◆ Exercise requirements
Where does "center" occur in the listing? Copy every line that holds it.

◆ Source data
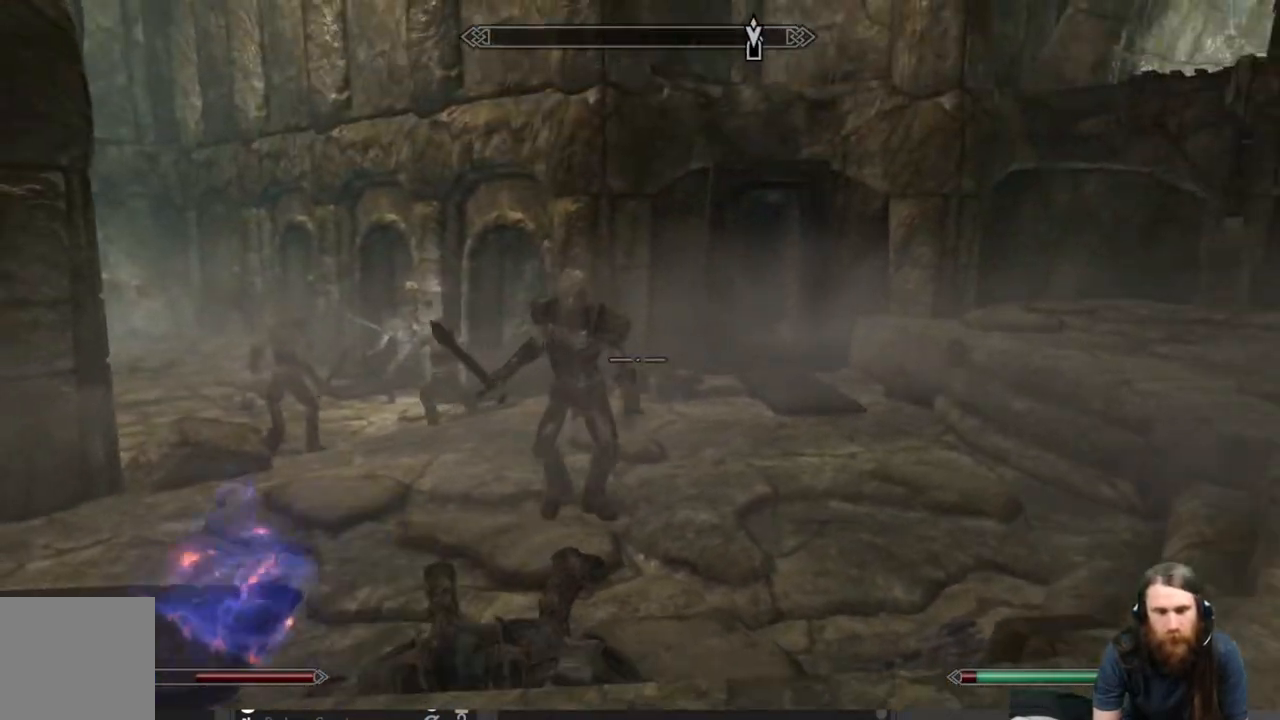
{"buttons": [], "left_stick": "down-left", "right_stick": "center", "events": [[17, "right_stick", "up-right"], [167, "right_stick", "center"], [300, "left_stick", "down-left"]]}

...

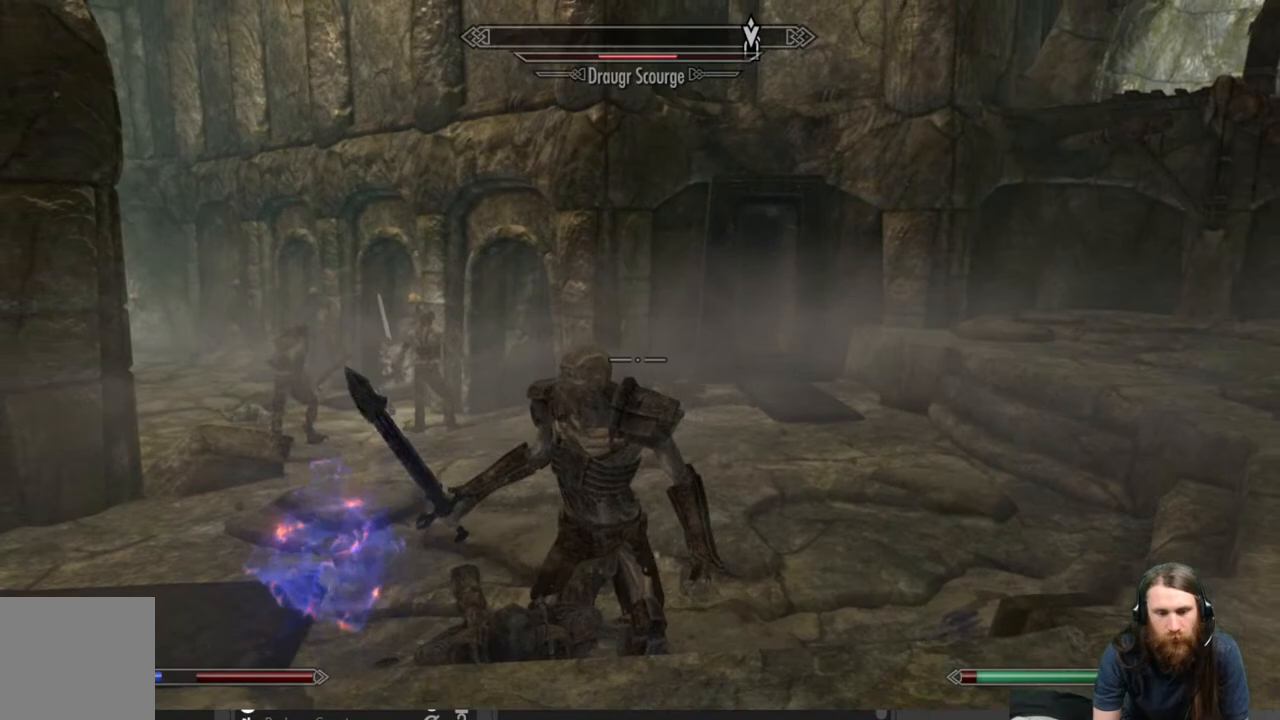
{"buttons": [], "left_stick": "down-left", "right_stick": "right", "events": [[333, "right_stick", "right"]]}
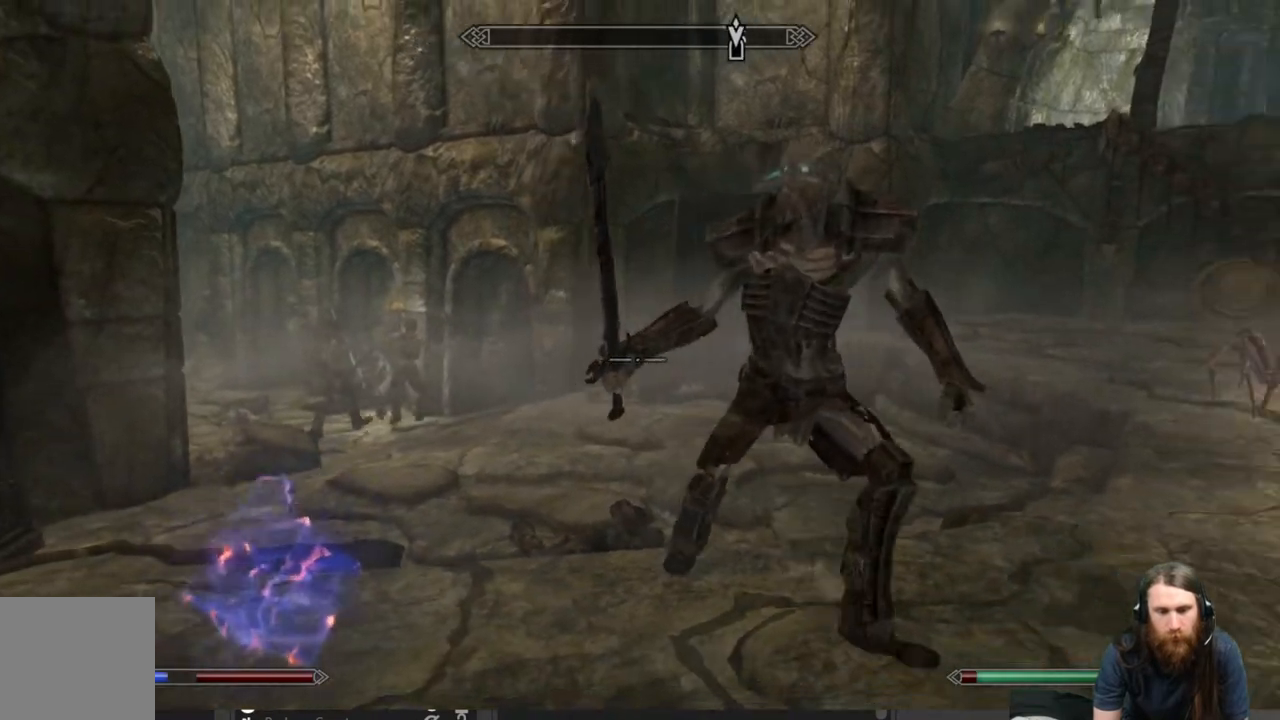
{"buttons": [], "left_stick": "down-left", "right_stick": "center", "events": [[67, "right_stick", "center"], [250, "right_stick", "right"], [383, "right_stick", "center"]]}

◆ Answer to this problem
{"buttons": [], "left_stick": "down-left", "right_stick": "center", "events": [[17, "right_stick", "up-right"], [167, "right_stick", "center"], [300, "left_stick", "down-left"]]}
{"buttons": [], "left_stick": "down-left", "right_stick": "center", "events": [[67, "right_stick", "center"], [250, "right_stick", "right"], [383, "right_stick", "center"]]}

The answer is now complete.